Stored dataset items:
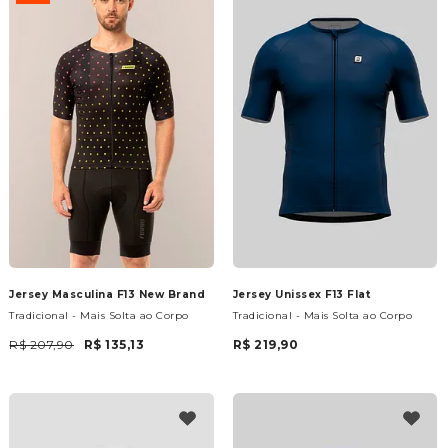
Jersey Masculina F13 New Brand
Jersey Unissex F13 Flat
Tradicional - Mais Solta ao Corpo
Tradicional - Mais Solta ao Corpo
R$ 207,90
R$ 135,13
R$ 219,90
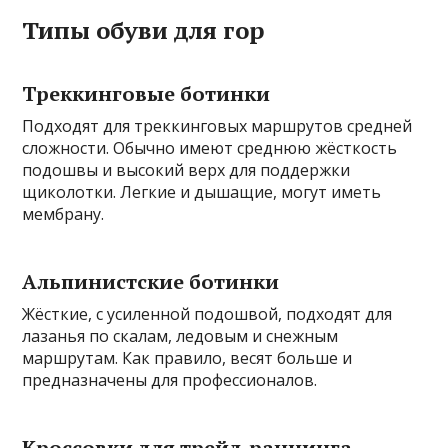
Типы обуви для гор
Треккинговые ботинки
Подходят для треккинговых маршрутов средней
сложности. Обычно имеют среднюю жёсткость
подошвы и высокий верх для поддержки
щиколотки. Легкие и дышащие, могут иметь
мембрану.
Альпинистские ботинки
Жёсткие, с усиленной подошвой, подходят для
лазанья по скалам, ледовым и снежным
маршрутам. Как правило, весят больше и
предназначены для профессионалов.
Кроссовки для трейл-раннинга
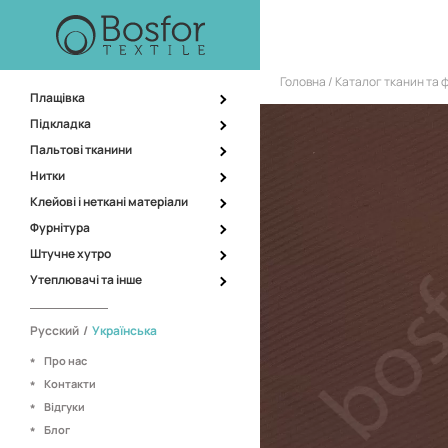
Головна
Каталог тканин та 
Плащівка
Підкладка
Пальтові тканини
Нитки
Клейові і неткані матеріали
Фурнітура
Штучне хутро
Утеплювачі та інше
Русский
/
Українська
Про нас
Контакти
Відгуки
Блог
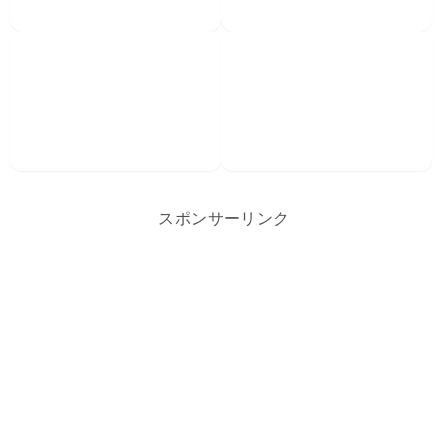
スポンサーリンク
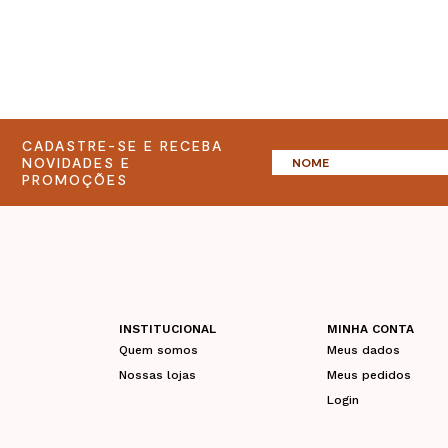
CADASTRE-SE E RECEBA
NOVIDADES E
PROMOÇÕES
INSTITUCIONAL
MINHA CONTA
Quem somos
Meus dados
Nossas lojas
Meus pedidos
Login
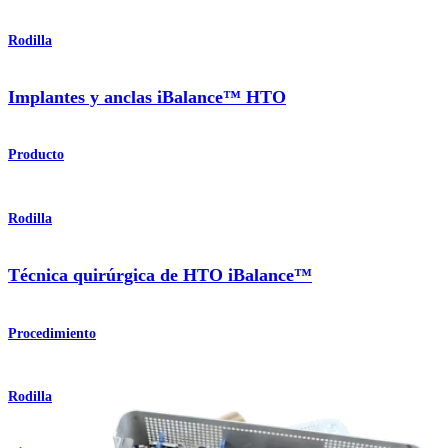
Rodilla
Implantes y anclas iBalance™ HTO
Producto
Rodilla
Técnica quirúrgica de HTO iBalance™
Procedimiento
Rodilla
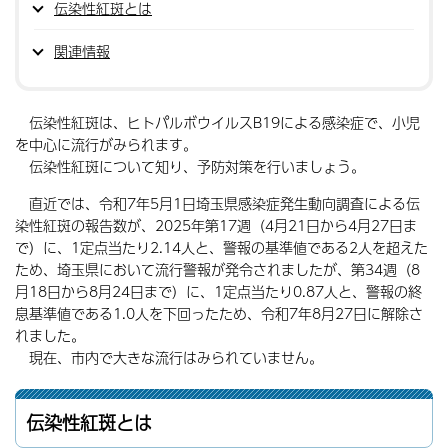
伝染性紅斑とは
関連情報
伝染性紅斑は、ヒトパルボウイルスB19による感染症で、小児
を中心に流行がみられます。
伝染性紅斑について知り、予防対策を行いましょう。
直近では、令和7年5月1日埼玉県感染症発生動向調査による伝
染性紅斑の報告数が、2025年第17週（4月21日から4月27日ま
で）に、1定点当たり2.14人と、警報の基準値である2人を超えた
ため、埼玉県において流行警報が発令されましたが、第34週（8
月18日から8月24日まで）に、1定点当たり0.87人と、警報の終
息基準値である1.0人を下回ったため、令和7年8月27日に解除さ
れました。
現在、市内で大きな流行はみられていません。
伝染性紅斑とは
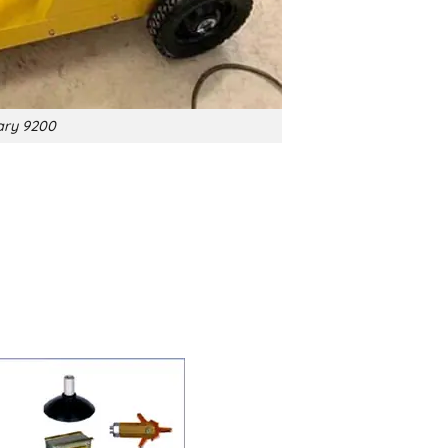
lary 9200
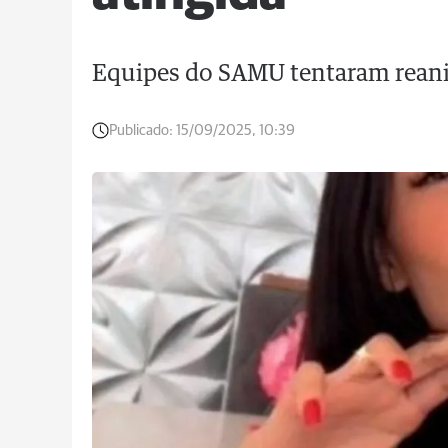
Equipes do SAMU tentaram reani
Publicado:
15/09/2025, 10:39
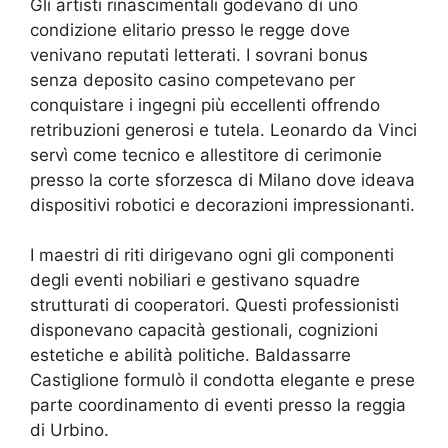
Gli artisti rinascimentali godevano di uno
condizione elitario presso le regge dove
venivano reputati letterati. I sovrani bonus
senza deposito casino competevano per
conquistare i ingegni più eccellenti offrendo
retribuzioni generosi e tutela. Leonardo da Vinci
servì come tecnico e allestitore di cerimonie
presso la corte sforzesca di Milano dove ideava
dispositivi robotici e decorazioni impressionanti.
I maestri di riti dirigevano ogni gli componenti
degli eventi nobiliari e gestivano squadre
strutturati di cooperatori. Questi professionisti
disponevano capacità gestionali, cognizioni
estetiche e abilità politiche. Baldassarre
Castiglione formulò il condotta elegante e prese
parte coordinamento di eventi presso la reggia
di Urbino.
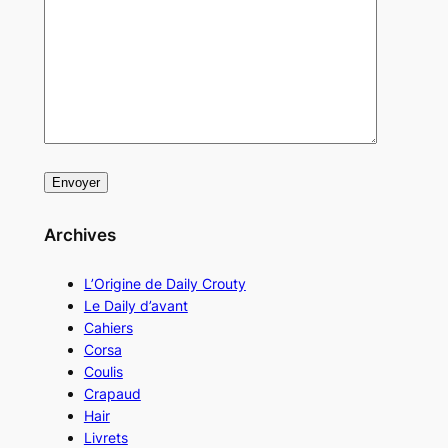
Archives
L’Origine de Daily Crouty
Le Daily d’avant
Cahiers
Corsa
Coulis
Crapaud
Hair
Livrets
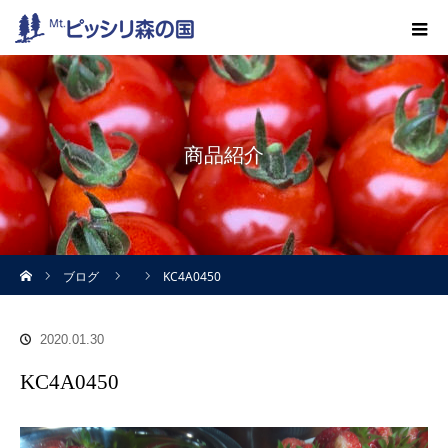
商品紹介
ホーム
ブログ
KC4A0450
2020.01.30
KC4A0450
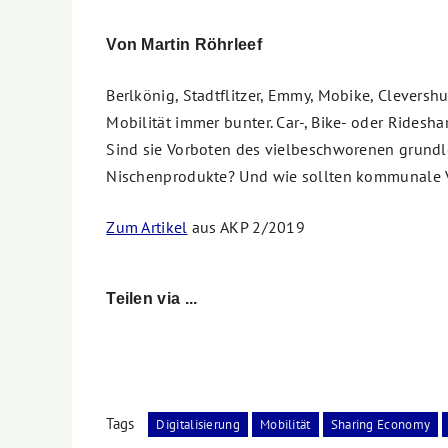
Von Martin Röhrleef
Berlkönig, Stadtflitzer, Emmy, Mobike, Cleversh
Mobilität immer bunter. Car-, Bike- oder Ridesha
Sind sie Vorboten des vielbeschworenen grund
Nischenprodukte? Und wie sollten kommunale 
Zum Artikel
aus AKP 2/2019
Teilen via ...
Tags
Digitalisierung
Mobilität
Sharing Economy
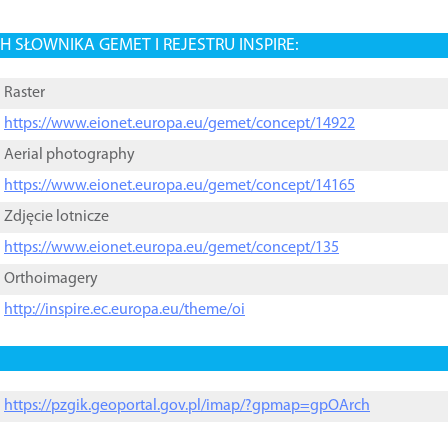
 SŁOWNIKA GEMET I REJESTRU INSPIRE:
Raster
https://www.eionet.europa.eu/gemet/concept/14922
Aerial photography
https://www.eionet.europa.eu/gemet/concept/14165
Zdjęcie lotnicze
https://www.eionet.europa.eu/gemet/concept/135
Orthoimagery
http://inspire.ec.europa.eu/theme/oi
https://pzgik.geoportal.gov.pl/imap/?gpmap=gpOArch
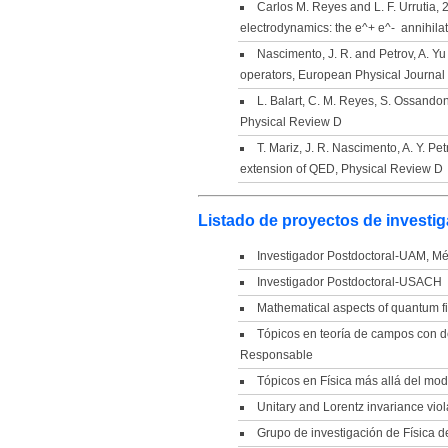
Carlos M. Reyes and L. F. Urrutia, 
electrodynamics: the e^+ e^- annihila
Nascimento, J. R. and Petrov, A. Y
operators, European Physical Journal
L. Balart, C. M. Reyes, S. Ossando
Physical Review D
T. Mariz, J. R. Nascimento, A. Y. P
extension of QED, Physical Review D
Listado de proyectos de investig
Investigador Postdoctoral-UAM, Mé
Investigador Postdoctoral-USACH 
Mathematical aspects of quantum 
Tópicos en teoría de campos con d
Responsable
Tópicos en Física más allá del mo
Unitary and Lorentz invariance vi
Grupo de investigación de Física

Directive: The answer must consist of each line in the entries above that includes "Tópicos".

Solved problem:
Tópicos en teoría de campos con d
Tópicos en Física más allá del mo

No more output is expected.